Search code examples
linux-kernelsystem-callstracepoint

In a Linux system call, are system call parameters preserved in registers after the syscall finished (at the sys_exit tracepoint)?


Is it guaranteed to be able to read all the syscall parameters at sys_exit tracepoint?

sysdig driver is a kernel module to capture syscall using kernel static tracepoint. In this project some of system call parameters are read at sys_enter tracepoint, and some other parameters are read at sys_exit (return value of course, and contents in userspace to avoid pagefault).

Why not read all parameters at sys_exit? Is this because some parameters may be not be available at sys_exit?


Solution

  • Is it guaranteed to be able to read all the syscall parameters at sys_exit tracepoint?

    Yes... and no, we need to distinguish parameters from registers. Linux syscalls should preserve all general purpose userspace registers, except the register used for the return value (and on some architectures also a second register to indicate if an error occurred). However, this does not mean that the input parameters of the syscall cannot change between entry and exit: if a register holds the value of a pointer to some data, while the register itself does not change, the data it points to could very well change.

    Looking at the code for the static tracepoint sys_exit, you can see that only the syscall number (id) and its return value (ret) are traced. See note at the bottom of my answer for more.

    Why not read all parameters at sys_exit? Is this because some parameters may be not available at sys_exit?

    Yes, I would say that ensuring the correctness of the traced parameters is the main reason why tracing only at the exit would be a bad idea. Even if you get the values of the register, you cannot know the real parameters at syscall exit. Even if a syscall per se is guaranteed to save and restore the state of user registers, the syscall itself can alter the data that is being passed as argument. For example, the recvmsg syscall takes a pointer to a struct msghdr in memory which is used both as an input and an output parameter; the poll syscall does the same with a pointer to struct pollfd. Furthermore, another thread or program could have very well modified the memory of the program while it was making a syscall, therefore altering the data.

    Under specific circumstances a syscall can also take a very long time before returning (think for example of a sleep, or a blocking read on your terminal, an accept on a listening socket, etc).

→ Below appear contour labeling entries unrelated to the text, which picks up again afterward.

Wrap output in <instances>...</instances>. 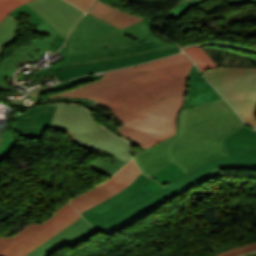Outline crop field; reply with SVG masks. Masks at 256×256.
Here are the masks:
<instances>
[{
  "mask_svg": "<svg viewBox=\"0 0 256 256\" xmlns=\"http://www.w3.org/2000/svg\"><path fill=\"white\" fill-rule=\"evenodd\" d=\"M178 134L134 156L138 166L153 176L172 162L189 172L228 155L222 138L245 125L222 98L181 111Z\"/></svg>",
  "mask_w": 256,
  "mask_h": 256,
  "instance_id": "obj_1",
  "label": "crop field"
},
{
  "mask_svg": "<svg viewBox=\"0 0 256 256\" xmlns=\"http://www.w3.org/2000/svg\"><path fill=\"white\" fill-rule=\"evenodd\" d=\"M192 63L190 58L180 53L138 66L106 72V76L100 81L48 98H91L102 103L118 118L187 88V75Z\"/></svg>",
  "mask_w": 256,
  "mask_h": 256,
  "instance_id": "obj_2",
  "label": "crop field"
},
{
  "mask_svg": "<svg viewBox=\"0 0 256 256\" xmlns=\"http://www.w3.org/2000/svg\"><path fill=\"white\" fill-rule=\"evenodd\" d=\"M149 179L141 173L123 191L81 214L108 236L175 198L164 189L151 195L141 186Z\"/></svg>",
  "mask_w": 256,
  "mask_h": 256,
  "instance_id": "obj_3",
  "label": "crop field"
},
{
  "mask_svg": "<svg viewBox=\"0 0 256 256\" xmlns=\"http://www.w3.org/2000/svg\"><path fill=\"white\" fill-rule=\"evenodd\" d=\"M186 92L187 89L118 118L124 124L118 130L145 148L176 134L178 114Z\"/></svg>",
  "mask_w": 256,
  "mask_h": 256,
  "instance_id": "obj_4",
  "label": "crop field"
},
{
  "mask_svg": "<svg viewBox=\"0 0 256 256\" xmlns=\"http://www.w3.org/2000/svg\"><path fill=\"white\" fill-rule=\"evenodd\" d=\"M51 127L66 132L82 148L102 151L127 162L132 157L127 141L103 129L83 107L58 104Z\"/></svg>",
  "mask_w": 256,
  "mask_h": 256,
  "instance_id": "obj_5",
  "label": "crop field"
},
{
  "mask_svg": "<svg viewBox=\"0 0 256 256\" xmlns=\"http://www.w3.org/2000/svg\"><path fill=\"white\" fill-rule=\"evenodd\" d=\"M222 141L229 156L187 173L164 189L177 197L208 179L220 176L219 169H256V132L245 125Z\"/></svg>",
  "mask_w": 256,
  "mask_h": 256,
  "instance_id": "obj_6",
  "label": "crop field"
},
{
  "mask_svg": "<svg viewBox=\"0 0 256 256\" xmlns=\"http://www.w3.org/2000/svg\"><path fill=\"white\" fill-rule=\"evenodd\" d=\"M203 75L245 122L256 129V69L216 68Z\"/></svg>",
  "mask_w": 256,
  "mask_h": 256,
  "instance_id": "obj_7",
  "label": "crop field"
},
{
  "mask_svg": "<svg viewBox=\"0 0 256 256\" xmlns=\"http://www.w3.org/2000/svg\"><path fill=\"white\" fill-rule=\"evenodd\" d=\"M80 217L66 203L41 225L32 222L12 237H0V256H24Z\"/></svg>",
  "mask_w": 256,
  "mask_h": 256,
  "instance_id": "obj_8",
  "label": "crop field"
},
{
  "mask_svg": "<svg viewBox=\"0 0 256 256\" xmlns=\"http://www.w3.org/2000/svg\"><path fill=\"white\" fill-rule=\"evenodd\" d=\"M16 29L17 19L11 15L0 23V55H3L4 47L13 43L17 36L15 34ZM32 30L36 34L50 35V37L47 40L32 41L28 43V46L17 49L6 60H1L0 74L13 78V73L18 70L17 64L27 59L35 62L47 51L57 36L45 23L34 27Z\"/></svg>",
  "mask_w": 256,
  "mask_h": 256,
  "instance_id": "obj_9",
  "label": "crop field"
},
{
  "mask_svg": "<svg viewBox=\"0 0 256 256\" xmlns=\"http://www.w3.org/2000/svg\"><path fill=\"white\" fill-rule=\"evenodd\" d=\"M140 173L134 161L131 160L108 182L70 200V203L81 213L123 190Z\"/></svg>",
  "mask_w": 256,
  "mask_h": 256,
  "instance_id": "obj_10",
  "label": "crop field"
},
{
  "mask_svg": "<svg viewBox=\"0 0 256 256\" xmlns=\"http://www.w3.org/2000/svg\"><path fill=\"white\" fill-rule=\"evenodd\" d=\"M179 52H181L179 47L164 49V50L144 53L140 55H134V56L123 57V58H118L113 60L96 62L92 64L81 65L74 68H67V69L56 71L55 74L59 79V81L62 82L69 78L122 68V67L134 65L137 63L153 60L156 58L168 56V55L179 53Z\"/></svg>",
  "mask_w": 256,
  "mask_h": 256,
  "instance_id": "obj_11",
  "label": "crop field"
},
{
  "mask_svg": "<svg viewBox=\"0 0 256 256\" xmlns=\"http://www.w3.org/2000/svg\"><path fill=\"white\" fill-rule=\"evenodd\" d=\"M27 4L65 38L83 15L81 10L63 0H33Z\"/></svg>",
  "mask_w": 256,
  "mask_h": 256,
  "instance_id": "obj_12",
  "label": "crop field"
},
{
  "mask_svg": "<svg viewBox=\"0 0 256 256\" xmlns=\"http://www.w3.org/2000/svg\"><path fill=\"white\" fill-rule=\"evenodd\" d=\"M57 104L36 106L30 111L12 114L17 136L42 138L49 128Z\"/></svg>",
  "mask_w": 256,
  "mask_h": 256,
  "instance_id": "obj_13",
  "label": "crop field"
},
{
  "mask_svg": "<svg viewBox=\"0 0 256 256\" xmlns=\"http://www.w3.org/2000/svg\"><path fill=\"white\" fill-rule=\"evenodd\" d=\"M97 232L99 231L95 230L83 218H80L75 223L61 231L44 244L42 243L43 245H39L40 247L25 256H50L63 246L67 245L71 248Z\"/></svg>",
  "mask_w": 256,
  "mask_h": 256,
  "instance_id": "obj_14",
  "label": "crop field"
},
{
  "mask_svg": "<svg viewBox=\"0 0 256 256\" xmlns=\"http://www.w3.org/2000/svg\"><path fill=\"white\" fill-rule=\"evenodd\" d=\"M152 33V20H143L137 24L124 28L94 44L86 46L78 51H76L71 46L66 47L64 46L58 54L62 55L63 57L73 56L77 54H82L98 49H102L105 47L113 46L116 44L135 41L138 40L148 34Z\"/></svg>",
  "mask_w": 256,
  "mask_h": 256,
  "instance_id": "obj_15",
  "label": "crop field"
},
{
  "mask_svg": "<svg viewBox=\"0 0 256 256\" xmlns=\"http://www.w3.org/2000/svg\"><path fill=\"white\" fill-rule=\"evenodd\" d=\"M119 29L91 16L85 15L73 30L68 44L76 50L91 44Z\"/></svg>",
  "mask_w": 256,
  "mask_h": 256,
  "instance_id": "obj_16",
  "label": "crop field"
},
{
  "mask_svg": "<svg viewBox=\"0 0 256 256\" xmlns=\"http://www.w3.org/2000/svg\"><path fill=\"white\" fill-rule=\"evenodd\" d=\"M222 98L218 92L203 78L194 65L188 83V92L181 110Z\"/></svg>",
  "mask_w": 256,
  "mask_h": 256,
  "instance_id": "obj_17",
  "label": "crop field"
},
{
  "mask_svg": "<svg viewBox=\"0 0 256 256\" xmlns=\"http://www.w3.org/2000/svg\"><path fill=\"white\" fill-rule=\"evenodd\" d=\"M146 40L153 41V42H155V43H157V44H159V45H161L165 48L177 46L176 44L167 41L165 39L164 35H158V34H153L152 33L151 35H149V36H147V37H145V38H143L139 41L124 43V44L116 45V46L109 47V48H106V49H103V50H99V51H95V52H91V53H87V54H82V55H77V56L65 58L63 62L55 64L51 68L41 70V71H39L38 73H35V74L37 75V74H41V73L52 72V71H55V70L66 68V67H73V66L81 65V64H84L83 57L108 52V51H111V50H114V49L129 46V45L144 43V42H146Z\"/></svg>",
  "mask_w": 256,
  "mask_h": 256,
  "instance_id": "obj_18",
  "label": "crop field"
},
{
  "mask_svg": "<svg viewBox=\"0 0 256 256\" xmlns=\"http://www.w3.org/2000/svg\"><path fill=\"white\" fill-rule=\"evenodd\" d=\"M88 13L122 29L134 23H137L142 18L133 16L131 14L119 11L111 6H108L100 1L97 2L95 7Z\"/></svg>",
  "mask_w": 256,
  "mask_h": 256,
  "instance_id": "obj_19",
  "label": "crop field"
},
{
  "mask_svg": "<svg viewBox=\"0 0 256 256\" xmlns=\"http://www.w3.org/2000/svg\"><path fill=\"white\" fill-rule=\"evenodd\" d=\"M159 49H164V48L153 43V42H149V43H144V44L121 48V49L114 50V51L100 54V55L86 57V58H84V61L86 64V63H92V62H96V61H102V60H107V59H112V58H118V57L133 55V54H139V53L159 50Z\"/></svg>",
  "mask_w": 256,
  "mask_h": 256,
  "instance_id": "obj_20",
  "label": "crop field"
},
{
  "mask_svg": "<svg viewBox=\"0 0 256 256\" xmlns=\"http://www.w3.org/2000/svg\"><path fill=\"white\" fill-rule=\"evenodd\" d=\"M22 11H27L30 13V21L32 24H34L35 26L45 22L58 36L55 39V41L52 43V45L50 46L49 49L53 50V51H57L65 42V38L63 36H61L55 29H53L46 21H44L35 11H33L27 4L15 9L11 15H13L14 17H16L17 19L21 16V12Z\"/></svg>",
  "mask_w": 256,
  "mask_h": 256,
  "instance_id": "obj_21",
  "label": "crop field"
},
{
  "mask_svg": "<svg viewBox=\"0 0 256 256\" xmlns=\"http://www.w3.org/2000/svg\"><path fill=\"white\" fill-rule=\"evenodd\" d=\"M183 51L194 60L200 71L218 67L200 47H189Z\"/></svg>",
  "mask_w": 256,
  "mask_h": 256,
  "instance_id": "obj_22",
  "label": "crop field"
},
{
  "mask_svg": "<svg viewBox=\"0 0 256 256\" xmlns=\"http://www.w3.org/2000/svg\"><path fill=\"white\" fill-rule=\"evenodd\" d=\"M184 173L181 171L179 168H177L175 165L172 163L165 166L162 170H160L156 175H154L152 178L156 179L158 182L161 184L167 183V182H174L181 176H183ZM155 180V181H156Z\"/></svg>",
  "mask_w": 256,
  "mask_h": 256,
  "instance_id": "obj_23",
  "label": "crop field"
},
{
  "mask_svg": "<svg viewBox=\"0 0 256 256\" xmlns=\"http://www.w3.org/2000/svg\"><path fill=\"white\" fill-rule=\"evenodd\" d=\"M204 1L206 0H190L188 2L184 0L176 8H174L172 11L169 12L167 18L178 20L190 7ZM226 1L229 2L230 4H234V3L246 2L249 0H226Z\"/></svg>",
  "mask_w": 256,
  "mask_h": 256,
  "instance_id": "obj_24",
  "label": "crop field"
},
{
  "mask_svg": "<svg viewBox=\"0 0 256 256\" xmlns=\"http://www.w3.org/2000/svg\"><path fill=\"white\" fill-rule=\"evenodd\" d=\"M125 164H126V162H124L120 159L118 160V162L115 165H112L108 162L97 159L96 161H94L92 163L91 167L94 168L98 172H102L104 174L112 176L115 172H117Z\"/></svg>",
  "mask_w": 256,
  "mask_h": 256,
  "instance_id": "obj_25",
  "label": "crop field"
},
{
  "mask_svg": "<svg viewBox=\"0 0 256 256\" xmlns=\"http://www.w3.org/2000/svg\"><path fill=\"white\" fill-rule=\"evenodd\" d=\"M14 132L7 131L3 140L0 142V160H2L9 151L16 145Z\"/></svg>",
  "mask_w": 256,
  "mask_h": 256,
  "instance_id": "obj_26",
  "label": "crop field"
},
{
  "mask_svg": "<svg viewBox=\"0 0 256 256\" xmlns=\"http://www.w3.org/2000/svg\"><path fill=\"white\" fill-rule=\"evenodd\" d=\"M256 253V242L251 244L242 245L232 250L217 254L215 256H244L246 254Z\"/></svg>",
  "mask_w": 256,
  "mask_h": 256,
  "instance_id": "obj_27",
  "label": "crop field"
},
{
  "mask_svg": "<svg viewBox=\"0 0 256 256\" xmlns=\"http://www.w3.org/2000/svg\"><path fill=\"white\" fill-rule=\"evenodd\" d=\"M69 3L79 7L83 11L87 12L96 0H66Z\"/></svg>",
  "mask_w": 256,
  "mask_h": 256,
  "instance_id": "obj_28",
  "label": "crop field"
},
{
  "mask_svg": "<svg viewBox=\"0 0 256 256\" xmlns=\"http://www.w3.org/2000/svg\"><path fill=\"white\" fill-rule=\"evenodd\" d=\"M95 77H99V76L91 75V76L81 77V78L73 79V80H70V81H66L64 83H60V84L54 85L53 87H54L55 90H57V89L66 87L68 85H71V84H74V83H77V82H80V81H83V80L95 78Z\"/></svg>",
  "mask_w": 256,
  "mask_h": 256,
  "instance_id": "obj_29",
  "label": "crop field"
},
{
  "mask_svg": "<svg viewBox=\"0 0 256 256\" xmlns=\"http://www.w3.org/2000/svg\"><path fill=\"white\" fill-rule=\"evenodd\" d=\"M28 1L30 0H0V3L12 10Z\"/></svg>",
  "mask_w": 256,
  "mask_h": 256,
  "instance_id": "obj_30",
  "label": "crop field"
},
{
  "mask_svg": "<svg viewBox=\"0 0 256 256\" xmlns=\"http://www.w3.org/2000/svg\"><path fill=\"white\" fill-rule=\"evenodd\" d=\"M145 189H147L151 194L156 192L157 190L163 188L158 183L154 182L153 180L147 181L145 184L142 185Z\"/></svg>",
  "mask_w": 256,
  "mask_h": 256,
  "instance_id": "obj_31",
  "label": "crop field"
},
{
  "mask_svg": "<svg viewBox=\"0 0 256 256\" xmlns=\"http://www.w3.org/2000/svg\"><path fill=\"white\" fill-rule=\"evenodd\" d=\"M232 248H234V247H233L231 244H227V245H224V246H221V247H218V248H215V247L212 246V245L209 246V249L214 252L211 256H214V255L217 254V253H220V252H223V251L232 249Z\"/></svg>",
  "mask_w": 256,
  "mask_h": 256,
  "instance_id": "obj_32",
  "label": "crop field"
},
{
  "mask_svg": "<svg viewBox=\"0 0 256 256\" xmlns=\"http://www.w3.org/2000/svg\"><path fill=\"white\" fill-rule=\"evenodd\" d=\"M5 78H6L5 76L0 75V90L16 92L9 85L5 83Z\"/></svg>",
  "mask_w": 256,
  "mask_h": 256,
  "instance_id": "obj_33",
  "label": "crop field"
},
{
  "mask_svg": "<svg viewBox=\"0 0 256 256\" xmlns=\"http://www.w3.org/2000/svg\"><path fill=\"white\" fill-rule=\"evenodd\" d=\"M8 8L0 4V21L10 12Z\"/></svg>",
  "mask_w": 256,
  "mask_h": 256,
  "instance_id": "obj_34",
  "label": "crop field"
},
{
  "mask_svg": "<svg viewBox=\"0 0 256 256\" xmlns=\"http://www.w3.org/2000/svg\"><path fill=\"white\" fill-rule=\"evenodd\" d=\"M36 77H37V79H38L39 81H40V79L43 78V77H45L47 80L56 78L54 72H52V73H47V74H42V75H38V76H36Z\"/></svg>",
  "mask_w": 256,
  "mask_h": 256,
  "instance_id": "obj_35",
  "label": "crop field"
},
{
  "mask_svg": "<svg viewBox=\"0 0 256 256\" xmlns=\"http://www.w3.org/2000/svg\"><path fill=\"white\" fill-rule=\"evenodd\" d=\"M100 1H102V2H105V3L109 4L108 0H100ZM109 5H110V4H109Z\"/></svg>",
  "mask_w": 256,
  "mask_h": 256,
  "instance_id": "obj_36",
  "label": "crop field"
},
{
  "mask_svg": "<svg viewBox=\"0 0 256 256\" xmlns=\"http://www.w3.org/2000/svg\"><path fill=\"white\" fill-rule=\"evenodd\" d=\"M247 256H256V254H253V255H250V254H249V255H247Z\"/></svg>",
  "mask_w": 256,
  "mask_h": 256,
  "instance_id": "obj_37",
  "label": "crop field"
},
{
  "mask_svg": "<svg viewBox=\"0 0 256 256\" xmlns=\"http://www.w3.org/2000/svg\"><path fill=\"white\" fill-rule=\"evenodd\" d=\"M250 1H256V0H250Z\"/></svg>",
  "mask_w": 256,
  "mask_h": 256,
  "instance_id": "obj_38",
  "label": "crop field"
},
{
  "mask_svg": "<svg viewBox=\"0 0 256 256\" xmlns=\"http://www.w3.org/2000/svg\"><path fill=\"white\" fill-rule=\"evenodd\" d=\"M178 1H182V0H178Z\"/></svg>",
  "mask_w": 256,
  "mask_h": 256,
  "instance_id": "obj_39",
  "label": "crop field"
},
{
  "mask_svg": "<svg viewBox=\"0 0 256 256\" xmlns=\"http://www.w3.org/2000/svg\"><path fill=\"white\" fill-rule=\"evenodd\" d=\"M188 1V0H187Z\"/></svg>",
  "mask_w": 256,
  "mask_h": 256,
  "instance_id": "obj_40",
  "label": "crop field"
}]
</instances>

If you only trace at the exit, you will have very incorrect timing information, and most importantly you will have to wait a lot before any meaningful information can be captured, even though that information is already available at the entry point.


    Note on sys_exit tracepoint

    Although you could thecnically extract the values of the saved registers of the current task, I am not entirely sure about the semantics of doing so while in the sys_exit tracepoint. I searched for some documentation on this specific case, but had no luck, and kernel code is well... complex.

    The chain of calls to reach the exit hook should be:

    If a deadly signal is delivered to a process during a syscall, while the actual process will never reach the exit of the syscall (i.e. no value is ever returned to user space), the tracepoint will still be hit. When a signal delivery of this kind happens, a special internal return value is used, like -ERESTARTSYS (see here). This value is not an actual syscall return value (it is not returned to user space), but rather it is only meant to be used by kernel. So it looks like the sys_exit tracepoint is being hit with the special -ERESTARTSYS if a deadly signal is received by the process. This does not happen for example in the case of SIGSTOP + SIGCONT. Take this with a grain of salt though, since I was not able to find proper documentation for this.